*** Opening of PROVIDED ENTRIES ***

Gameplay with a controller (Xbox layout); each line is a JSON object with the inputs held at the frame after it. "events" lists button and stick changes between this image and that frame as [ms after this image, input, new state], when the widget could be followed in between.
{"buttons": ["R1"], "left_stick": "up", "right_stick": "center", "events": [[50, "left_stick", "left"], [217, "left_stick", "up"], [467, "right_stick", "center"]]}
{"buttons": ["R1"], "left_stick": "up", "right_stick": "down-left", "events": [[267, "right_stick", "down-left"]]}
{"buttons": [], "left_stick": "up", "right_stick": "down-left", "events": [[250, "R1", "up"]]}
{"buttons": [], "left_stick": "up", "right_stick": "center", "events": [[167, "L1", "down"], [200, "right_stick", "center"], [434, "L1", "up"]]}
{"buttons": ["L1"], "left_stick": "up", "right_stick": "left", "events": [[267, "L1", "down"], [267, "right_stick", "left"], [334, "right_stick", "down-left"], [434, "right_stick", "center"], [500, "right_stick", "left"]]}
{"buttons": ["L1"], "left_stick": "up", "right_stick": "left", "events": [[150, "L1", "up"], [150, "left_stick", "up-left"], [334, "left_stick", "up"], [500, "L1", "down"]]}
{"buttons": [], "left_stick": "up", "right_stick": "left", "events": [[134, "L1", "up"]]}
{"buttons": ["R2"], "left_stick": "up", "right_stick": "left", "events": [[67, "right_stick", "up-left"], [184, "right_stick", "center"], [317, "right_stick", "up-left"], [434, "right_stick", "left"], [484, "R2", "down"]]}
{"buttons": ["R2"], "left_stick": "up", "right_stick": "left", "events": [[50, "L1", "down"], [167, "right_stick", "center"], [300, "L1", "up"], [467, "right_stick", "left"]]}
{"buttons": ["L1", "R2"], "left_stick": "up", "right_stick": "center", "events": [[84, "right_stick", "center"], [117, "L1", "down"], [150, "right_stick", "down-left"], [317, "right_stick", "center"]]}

*** Close of PROVIDED ENTRIES ***

Answer by repeating every line of the listing exactly.

Gameplay with a controller (Xbox layout); each line is a JSON object with the inputs held at the frame after it. "events" lists button and stick changes between this image and that frame as [ms after this image, input, new state], when the widget could be followed in between.
{"buttons": ["R1"], "left_stick": "up", "right_stick": "center", "events": [[50, "left_stick", "left"], [217, "left_stick", "up"], [467, "right_stick", "center"]]}
{"buttons": ["R1"], "left_stick": "up", "right_stick": "down-left", "events": [[267, "right_stick", "down-left"]]}
{"buttons": [], "left_stick": "up", "right_stick": "down-left", "events": [[250, "R1", "up"]]}
{"buttons": [], "left_stick": "up", "right_stick": "center", "events": [[167, "L1", "down"], [200, "right_stick", "center"], [434, "L1", "up"]]}
{"buttons": ["L1"], "left_stick": "up", "right_stick": "left", "events": [[267, "L1", "down"], [267, "right_stick", "left"], [334, "right_stick", "down-left"], [434, "right_stick", "center"], [500, "right_stick", "left"]]}
{"buttons": ["L1"], "left_stick": "up", "right_stick": "left", "events": [[150, "L1", "up"], [150, "left_stick", "up-left"], [334, "left_stick", "up"], [500, "L1", "down"]]}
{"buttons": [], "left_stick": "up", "right_stick": "left", "events": [[134, "L1", "up"]]}
{"buttons": ["R2"], "left_stick": "up", "right_stick": "left", "events": [[67, "right_stick", "up-left"], [184, "right_stick", "center"], [317, "right_stick", "up-left"], [434, "right_stick", "left"], [484, "R2", "down"]]}
{"buttons": ["R2"], "left_stick": "up", "right_stick": "left", "events": [[50, "L1", "down"], [167, "right_stick", "center"], [300, "L1", "up"], [467, "right_stick", "left"]]}
{"buttons": ["L1", "R2"], "left_stick": "up", "right_stick": "center", "events": [[84, "right_stick", "center"], [117, "L1", "down"], [150, "right_stick", "down-left"], [317, "right_stick", "center"]]}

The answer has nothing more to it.